Sanırım en ağırı da buydu. Hissizlik… Ama oldu bir kere işte, geri dönüşü yok. Kalbimi susturup, mantığımı dinlemeye başladım yeniden. Hislerle, duygularla değil; doğrularla ve gerçeklerle hareket etmeye çalışıyorum. Yokluğunla da yüzleştim, merak etme. Merak et tabii, ama geride ne bıraktığını bilerek ve yaptıklarını düşünerek merak et beni. Aklım dedi ki, ‘’Bu adam için değmez, bırak gitsin.’’ Buna karşı gelen kalbim, ‘’Sus,’’ dedi. ‘’Sus, bırak dinleme onu. Ver kararını ve seç tarafını.’’
Şimdi geriye dönüp bakıyorum da çoktan verdim kararımı. Hakikati seçtim, seni değil. Kendime saygımı ve verdiğim sözü seçtim, yalanlarını değil. Artık ayrı yollardayız seninle. Bak, güz geçti; aylar geçti, bir devir daha sona erdi. Benim yolum çıkmaz bir daha senli yollara. Senli yolum, benim yörüngemin tersi. Senin yolun benim yanlışım. Senin yolun benim girdabım ve aklım, girersem çıkamam bir daha. Karışıklığım ve çözülmesi gereken zor sorunlarım. Sensizlik ise mantığım, aklım, iradem ve sabrım. Kendime duyduğum o gücüm. Garip ama kalbim ağrımıyor artık adını fısıldayınca yüreğime…
Gönlüm susuyor sadece, o kırgın hâlâ çekip gidişine. Göğsüm sıkışmıyor mesela. Demek ki sensizlik iyi gelmiş bana, iyileşmeye başlıyorum. Tek seçeneğim sendin, tek ihtimâlim ve tek yolum… Senin için öyle değilmiş ama bak girdin yine çıkmaz yollara, ucu bucağı belli olmayan sokaklara. Öyleyse sen de benim tek yolum değilsin bundan sonra. Lâl olan dilim konuşuyor bunları kalbime. Sessizde değil hatta bağırarak haykırıyor âdeta. Kulağını tıkayan kalbim bile kabullendi bunu artık.

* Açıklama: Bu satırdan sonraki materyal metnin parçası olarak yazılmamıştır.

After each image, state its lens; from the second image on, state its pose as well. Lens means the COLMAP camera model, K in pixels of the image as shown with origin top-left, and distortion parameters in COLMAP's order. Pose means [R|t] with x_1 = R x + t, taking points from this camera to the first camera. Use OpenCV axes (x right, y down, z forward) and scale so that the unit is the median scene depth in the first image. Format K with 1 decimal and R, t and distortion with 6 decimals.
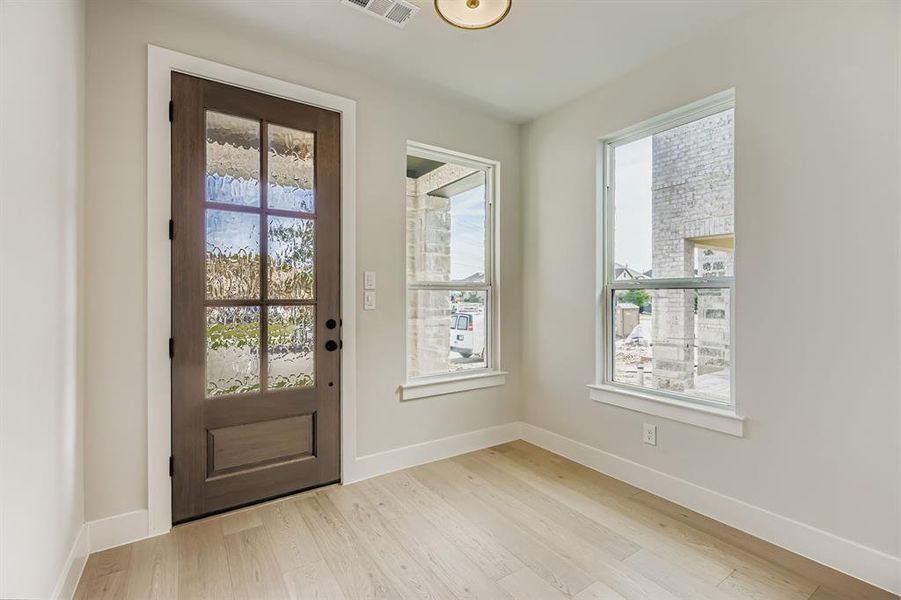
lens RADIAL K [[410.1, 0, 457.6], [0, 410.1, 297.7], [0, 0, 1]] dist [-0.002505, 0.002073]
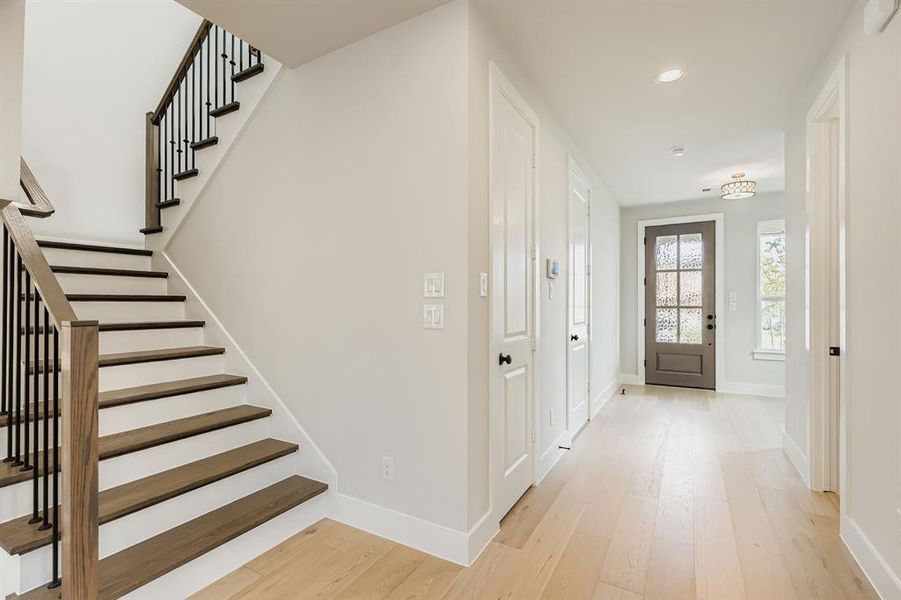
lens RADIAL K [[410.1, 0, 457.0], [0, 410.1, 302.6], [0, 0, 1]] dist [-0.002505, 0.002073]
pose [[0.464574, -0.002080, -0.885532, 1.014269], [-0.002338, 0.999991, -0.003576, -0.002857], [0.885531, 0.003732, 0.464565, -1.236051]]
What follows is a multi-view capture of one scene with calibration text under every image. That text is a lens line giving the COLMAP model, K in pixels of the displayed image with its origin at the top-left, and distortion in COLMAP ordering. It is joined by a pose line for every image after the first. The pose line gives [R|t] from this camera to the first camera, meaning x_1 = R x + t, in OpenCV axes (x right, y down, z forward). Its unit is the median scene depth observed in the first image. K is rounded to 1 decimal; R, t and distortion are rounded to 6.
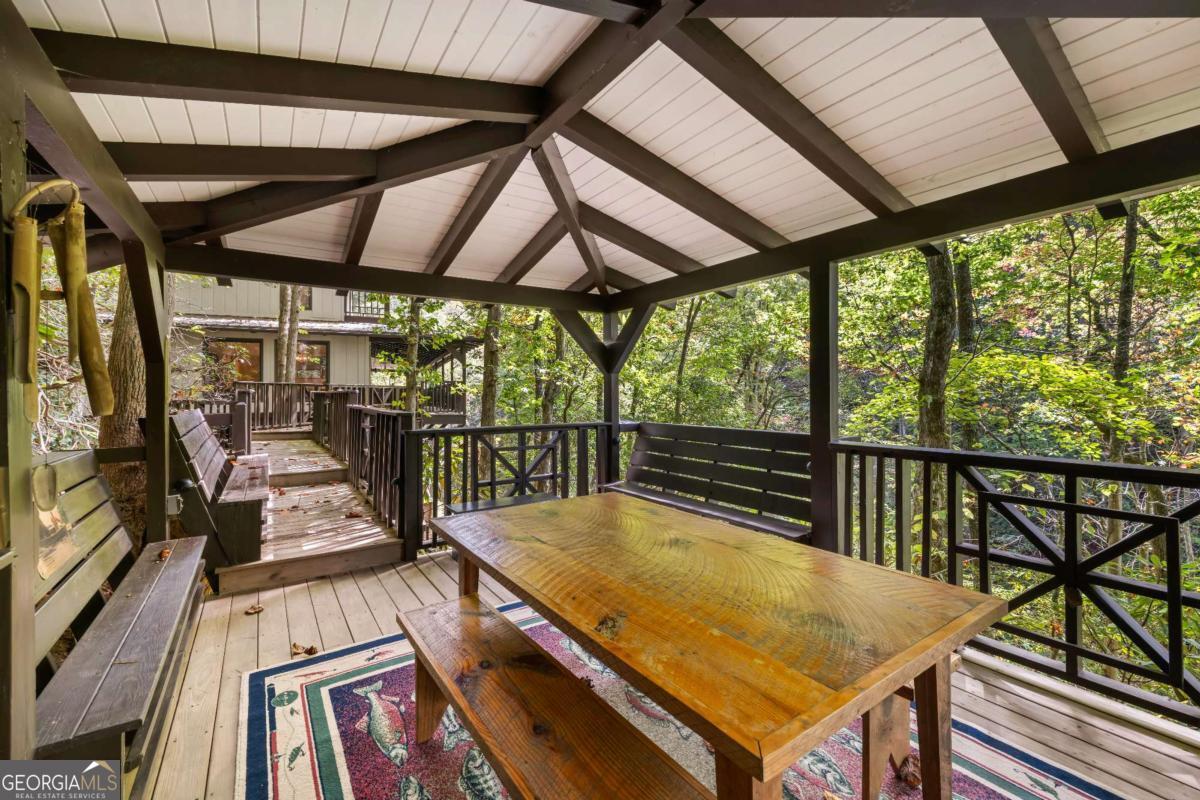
lens RADIAL K [[515.3, 0, 600.0], [0, 515.3, 400.0], [0, 0, 1]] dist [0.001753, 0.000298]
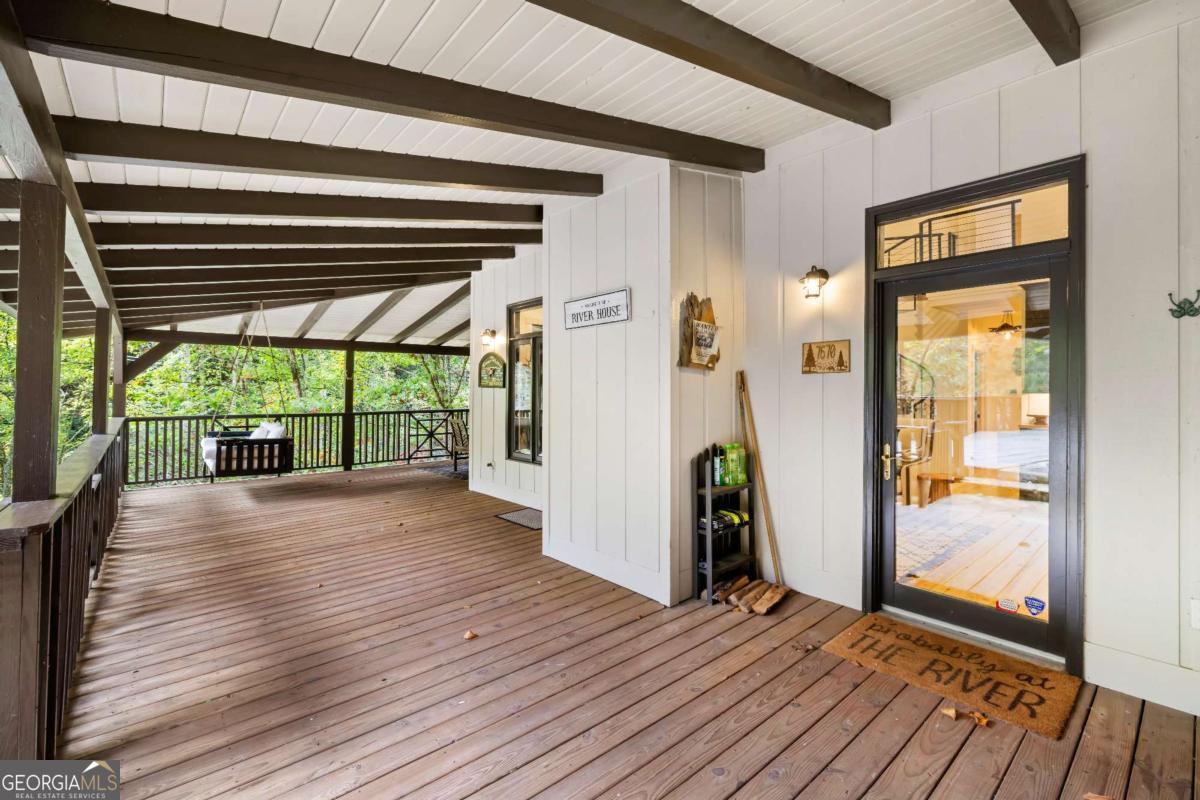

Öyle işte sevgilim, artık yoksun benliğimde. Senli yollarda ben yokum, benim yolumda da sen yoksun. Ama senin yolların benim yollarıma ters. Sen bensizliğe adım atarken, ben sensizliğe yeni yeni yürüyorum. Gözüm yaşlıydı bir zamanlar, yerle bir etmiştin ruhumu. Ama artık kalktım ayağa, yürüyorum kendi yoluma. Yürüyorum sensiz yollarıma; sen de yürü kendi yoluna, sensiz yollarına.